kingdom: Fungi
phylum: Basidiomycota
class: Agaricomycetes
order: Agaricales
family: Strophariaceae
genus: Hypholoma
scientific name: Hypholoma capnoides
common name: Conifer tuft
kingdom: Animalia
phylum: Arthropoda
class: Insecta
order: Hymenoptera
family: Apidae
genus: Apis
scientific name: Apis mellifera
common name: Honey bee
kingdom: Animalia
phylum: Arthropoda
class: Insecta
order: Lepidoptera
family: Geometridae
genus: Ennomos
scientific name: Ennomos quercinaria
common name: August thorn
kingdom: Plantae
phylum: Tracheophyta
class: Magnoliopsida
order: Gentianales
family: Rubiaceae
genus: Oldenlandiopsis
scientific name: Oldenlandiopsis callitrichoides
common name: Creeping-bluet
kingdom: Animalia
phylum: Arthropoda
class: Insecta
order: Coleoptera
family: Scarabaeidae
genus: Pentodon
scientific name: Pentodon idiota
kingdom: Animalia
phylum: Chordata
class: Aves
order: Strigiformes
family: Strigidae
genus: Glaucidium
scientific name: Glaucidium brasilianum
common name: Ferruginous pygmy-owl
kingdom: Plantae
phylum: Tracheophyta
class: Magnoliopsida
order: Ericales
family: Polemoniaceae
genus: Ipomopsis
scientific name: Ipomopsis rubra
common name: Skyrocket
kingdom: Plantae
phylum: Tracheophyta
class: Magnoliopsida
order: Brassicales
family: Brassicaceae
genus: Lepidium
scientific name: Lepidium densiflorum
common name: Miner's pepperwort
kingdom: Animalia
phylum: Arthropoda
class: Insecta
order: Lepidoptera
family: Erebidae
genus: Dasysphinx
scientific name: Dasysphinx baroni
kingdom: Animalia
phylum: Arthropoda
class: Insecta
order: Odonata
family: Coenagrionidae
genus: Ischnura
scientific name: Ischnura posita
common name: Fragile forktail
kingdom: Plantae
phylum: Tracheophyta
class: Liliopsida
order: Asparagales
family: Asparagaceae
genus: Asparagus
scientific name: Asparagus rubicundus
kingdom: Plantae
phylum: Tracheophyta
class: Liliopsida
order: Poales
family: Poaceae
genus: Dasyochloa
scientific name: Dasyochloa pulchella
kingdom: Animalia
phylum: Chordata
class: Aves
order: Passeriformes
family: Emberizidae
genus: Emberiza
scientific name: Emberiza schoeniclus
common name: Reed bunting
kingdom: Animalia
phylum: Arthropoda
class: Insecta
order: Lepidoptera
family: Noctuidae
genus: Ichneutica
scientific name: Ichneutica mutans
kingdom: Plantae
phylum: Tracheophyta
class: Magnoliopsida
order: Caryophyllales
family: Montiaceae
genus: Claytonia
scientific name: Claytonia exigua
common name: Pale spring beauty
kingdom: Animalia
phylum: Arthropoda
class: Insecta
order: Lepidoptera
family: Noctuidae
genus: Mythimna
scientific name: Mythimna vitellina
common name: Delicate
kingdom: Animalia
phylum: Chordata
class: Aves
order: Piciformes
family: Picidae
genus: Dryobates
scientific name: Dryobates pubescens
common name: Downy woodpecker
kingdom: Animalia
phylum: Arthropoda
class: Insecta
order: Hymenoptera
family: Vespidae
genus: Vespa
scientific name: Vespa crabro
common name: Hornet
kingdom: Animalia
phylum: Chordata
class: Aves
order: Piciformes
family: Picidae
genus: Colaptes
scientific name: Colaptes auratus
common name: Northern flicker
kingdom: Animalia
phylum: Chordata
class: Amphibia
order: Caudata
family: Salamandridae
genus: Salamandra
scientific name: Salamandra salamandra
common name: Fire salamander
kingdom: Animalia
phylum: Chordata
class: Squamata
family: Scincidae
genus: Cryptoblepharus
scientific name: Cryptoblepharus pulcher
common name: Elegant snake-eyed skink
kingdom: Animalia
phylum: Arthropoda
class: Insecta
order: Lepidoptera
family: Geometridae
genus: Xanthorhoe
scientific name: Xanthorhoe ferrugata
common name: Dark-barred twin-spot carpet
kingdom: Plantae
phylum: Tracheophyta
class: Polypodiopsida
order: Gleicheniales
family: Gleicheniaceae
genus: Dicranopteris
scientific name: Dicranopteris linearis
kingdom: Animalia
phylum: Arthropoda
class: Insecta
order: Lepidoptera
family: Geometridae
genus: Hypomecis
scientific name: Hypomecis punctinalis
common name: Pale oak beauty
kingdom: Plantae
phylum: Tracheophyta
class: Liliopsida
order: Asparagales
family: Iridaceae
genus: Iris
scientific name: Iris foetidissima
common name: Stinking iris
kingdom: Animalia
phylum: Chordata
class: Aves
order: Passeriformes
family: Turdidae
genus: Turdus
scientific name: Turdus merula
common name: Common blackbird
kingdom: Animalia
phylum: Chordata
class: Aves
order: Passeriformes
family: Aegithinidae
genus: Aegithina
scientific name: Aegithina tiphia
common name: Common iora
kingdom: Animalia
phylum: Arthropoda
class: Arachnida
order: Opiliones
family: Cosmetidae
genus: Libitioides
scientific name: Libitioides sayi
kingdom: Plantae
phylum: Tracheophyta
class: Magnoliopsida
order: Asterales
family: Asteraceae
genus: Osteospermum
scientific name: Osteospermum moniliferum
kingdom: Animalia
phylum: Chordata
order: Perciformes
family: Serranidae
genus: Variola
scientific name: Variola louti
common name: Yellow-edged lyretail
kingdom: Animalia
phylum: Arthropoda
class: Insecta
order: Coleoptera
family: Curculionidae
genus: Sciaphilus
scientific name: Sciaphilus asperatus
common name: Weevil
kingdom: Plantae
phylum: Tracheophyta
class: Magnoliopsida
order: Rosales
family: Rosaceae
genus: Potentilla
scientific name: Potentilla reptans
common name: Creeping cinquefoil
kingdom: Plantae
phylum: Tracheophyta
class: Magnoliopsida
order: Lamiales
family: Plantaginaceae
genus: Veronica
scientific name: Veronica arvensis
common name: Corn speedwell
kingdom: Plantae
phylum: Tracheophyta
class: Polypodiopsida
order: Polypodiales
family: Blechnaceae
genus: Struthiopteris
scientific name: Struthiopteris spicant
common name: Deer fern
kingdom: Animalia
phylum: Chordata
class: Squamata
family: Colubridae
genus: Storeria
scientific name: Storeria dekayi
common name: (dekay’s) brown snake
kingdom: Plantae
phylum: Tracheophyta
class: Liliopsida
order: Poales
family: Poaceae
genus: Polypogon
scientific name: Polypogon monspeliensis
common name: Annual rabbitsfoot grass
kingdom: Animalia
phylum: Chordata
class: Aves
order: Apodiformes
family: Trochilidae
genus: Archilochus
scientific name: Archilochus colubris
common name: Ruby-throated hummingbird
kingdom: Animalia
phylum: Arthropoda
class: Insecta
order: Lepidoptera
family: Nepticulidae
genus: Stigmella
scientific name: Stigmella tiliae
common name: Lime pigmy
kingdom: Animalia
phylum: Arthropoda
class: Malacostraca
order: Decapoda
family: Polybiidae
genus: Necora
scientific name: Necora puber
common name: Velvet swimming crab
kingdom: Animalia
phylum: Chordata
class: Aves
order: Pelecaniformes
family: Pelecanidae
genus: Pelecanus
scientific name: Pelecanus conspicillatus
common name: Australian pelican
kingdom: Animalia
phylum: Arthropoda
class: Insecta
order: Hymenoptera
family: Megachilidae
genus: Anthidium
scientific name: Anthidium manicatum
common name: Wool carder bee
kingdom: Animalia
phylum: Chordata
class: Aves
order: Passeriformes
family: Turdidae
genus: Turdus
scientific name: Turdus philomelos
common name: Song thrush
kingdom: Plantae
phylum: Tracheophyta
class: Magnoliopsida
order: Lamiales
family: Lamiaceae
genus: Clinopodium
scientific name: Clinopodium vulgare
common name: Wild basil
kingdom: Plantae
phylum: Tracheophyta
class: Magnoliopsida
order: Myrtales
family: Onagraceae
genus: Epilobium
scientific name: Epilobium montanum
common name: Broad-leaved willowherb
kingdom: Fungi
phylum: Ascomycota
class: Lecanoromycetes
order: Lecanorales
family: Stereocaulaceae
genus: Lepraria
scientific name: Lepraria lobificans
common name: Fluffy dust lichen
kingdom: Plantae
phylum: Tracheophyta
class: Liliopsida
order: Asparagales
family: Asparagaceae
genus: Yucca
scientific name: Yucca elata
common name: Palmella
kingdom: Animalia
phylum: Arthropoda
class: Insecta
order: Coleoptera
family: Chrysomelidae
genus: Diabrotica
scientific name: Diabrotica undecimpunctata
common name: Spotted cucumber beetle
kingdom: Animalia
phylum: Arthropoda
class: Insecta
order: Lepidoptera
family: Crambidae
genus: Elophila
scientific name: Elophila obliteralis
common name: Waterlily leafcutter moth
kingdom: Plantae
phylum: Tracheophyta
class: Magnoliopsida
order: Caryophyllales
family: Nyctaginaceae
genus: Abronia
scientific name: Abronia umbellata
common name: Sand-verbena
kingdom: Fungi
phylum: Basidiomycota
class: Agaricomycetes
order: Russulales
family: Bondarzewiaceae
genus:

▸ WHAT THE TASK ASKS
Please copy, without any changes, the lines from the one containing "order: Polypodiales" up to and including the one containing "scientific name: Diabrotica undecimpunctata".

▸ TASK OUTPUT
order: Polypodiales
family: Blechnaceae
genus: Struthiopteris
scientific name: Struthiopteris spicant
common name: Deer fern
kingdom: Animalia
phylum: Chordata
class: Squamata
family: Colubridae
genus: Storeria
scientific name: Storeria dekayi
common name: (dekay’s) brown snake
kingdom: Plantae
phylum: Tracheophyta
class: Liliopsida
order: Poales
family: Poaceae
genus: Polypogon
scientific name: Polypogon monspeliensis
common name: Annual rabbitsfoot grass
kingdom: Animalia
phylum: Chordata
class: Aves
order: Apodiformes
family: Trochilidae
genus: Archilochus
scientific name: Archilochus colubris
common name: Ruby-throated hummingbird
kingdom: Animalia
phylum: Arthropoda
class: Insecta
order: Lepidoptera
family: Nepticulidae
genus: Stigmella
scientific name: Stigmella tiliae
common name: Lime pigmy
kingdom: Animalia
phylum: Arthropoda
class: Malacostraca
order: Decapoda
family: Polybiidae
genus: Necora
scientific name: Necora puber
common name: Velvet swimming crab
kingdom: Animalia
phylum: Chordata
class: Aves
order: Pelecaniformes
family: Pelecanidae
genus: Pelecanus
scientific name: Pelecanus conspicillatus
common name: Australian pelican
kingdom: Animalia
phylum: Arthropoda
class: Insecta
order: Hymenoptera
family: Megachilidae
genus: Anthidium
scientific name: Anthidium manicatum
common name: Wool carder bee
kingdom: Animalia
phylum: Chordata
class: Aves
order: Passeriformes
family: Turdidae
genus: Turdus
scientific name: Turdus philomelos
common name: Song thrush
kingdom: Plantae
phylum: Tracheophyta
class: Magnoliopsida
order: Lamiales
family: Lamiaceae
genus: Clinopodium
scientific name: Clinopodium vulgare
common name: Wild basil
kingdom: Plantae
phylum: Tracheophyta
class: Magnoliopsida
order: Myrtales
family: Onagraceae
genus: Epilobium
scientific name: Epilobium montanum
common name: Broad-leaved willowherb
kingdom: Fungi
phylum: Ascomycota
class: Lecanoromycetes
order: Lecanorales
family: Stereocaulaceae
genus: Lepraria
scientific name: Lepraria lobificans
common name: Fluffy dust lichen
kingdom: Plantae
phylum: Tracheophyta
class: Liliopsida
order: Asparagales
family: Asparagaceae
genus: Yucca
scientific name: Yucca elata
common name: Palmella
kingdom: Animalia
phylum: Arthropoda
class: Insecta
order: Coleoptera
family: Chrysomelidae
genus: Diabrotica
scientific name: Diabrotica undecimpunctata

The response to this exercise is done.